Revelstoke motocross rider Skyller Archer, 16, is drawing attention, getting great results and moving up in the motocross rankings.
Skyller came in second for the Arenacross Intermediate 250cc at races in early February in Chilliwack’s Heritage Park. It was his first experience racing in the indoor arena format.
Archer is approaching his third season in the Canadian Motosport Racing Corporation (CMRC) circuit outdoor series, which includes all of B.C. minus Vancouver and Vancouver Island. The CMRC series is the biggest in the province. Skyller has done two full seasons on the CMRC circuit. Intermediate racers hold a pro-amateur license that enables them to race in professional races.
Archer started riding when he was four, joining his older brother Devon on rides at the old track in the industrial zone. His family has been involved with local motocross for three generations.
His father Terry is the vice-president of the Revy Riders, the local riding association that operates the new Revelstoke Motocross Track on Westside Road. He helped build the current track, and his father before him helped build the old one.

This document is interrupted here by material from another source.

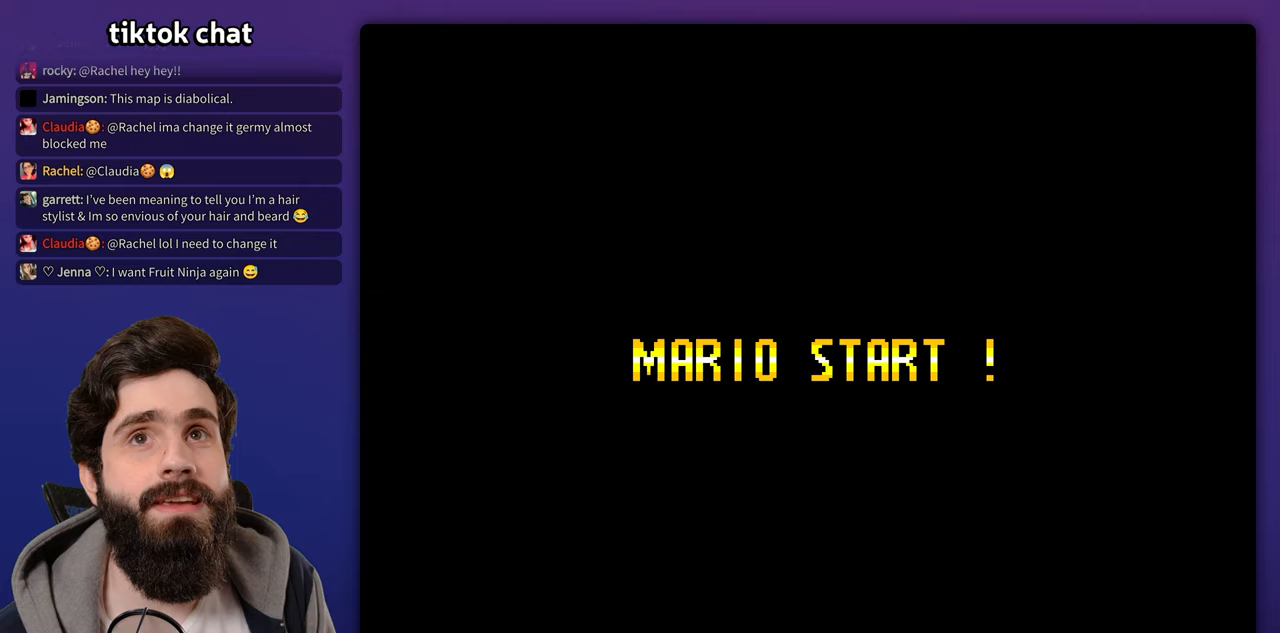
{"dt_ms": 500, "buttons": [], "events": []}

The track has been a big boost. “Everyday after school,” he said. They also built a small arena-cross track on private property above Columbia Park.
Skyller said he committed to the sport seriously this year when he moved up to the intermediate pro-am class. Skyller is one of the younger riders in the intermediate level, which includes riders in their 20s.
He’s integrated new facets into his training, included increased weight-lifting and training as well as a nutrition regime. “I just got moved up to intermediate,” Skyller said. “I wanted to see how good I could do, putting in all of the effort.”
Archer is heading to Riverside, California in March for a training series. There’s a cluster of about 10 tracks in the area where professional riders converge for spring training sessions.
Skyller’s mentor will accompany him to California. Williams Lake pro-rider Brock Hoyer is coming off of Canadian Arenacross championships in Canada in both engine classes. He’s a team-mate, a coach and a mentor to Skyller.
Archer is currently a student at RSS and will be putting in lots of homework while at training in California.
His amateur series begins at the beginning of April when he returns from California. This year he plans to race in the western series, but next year he’ll make the jump to eastern races as well.
Archer is heading to the televised Canadian Nationals pro series in June. He’ll be racing against sponsored factory riders who roll up in factory trucks and trailers plastered with their sponsors’ logos. Top American riders can make in the millions on the circuit.
Archer also stands to take home prize money depending on his finish. What motivates him? “Work hard, go to the gym and ride lots,” Archer said. “Beat other people.”
His father Terry Archer says his son’s fast ascent in the rankings is remarkable. “The majority of the kids are 18 to 19 years old,” father Terry says. “Skyller’s bounced through that quick.” Riders must accumulate enough points to move up to the next ranking.
The bikes cost about $18,000 each with discounts. To date, his sponsors include Fox Shox, Fox Gear & Clothing, T Archer Ltd., Spectra Power Sports, Shift, Apex Granite, MX1 Canada, Ogio, CTI Pro Wheel and team sponsor Kawasaki Canada.
His ambition is to move up to the pro rankings. What’s the timeline on that goal? “Hopefully two years,” Archer says.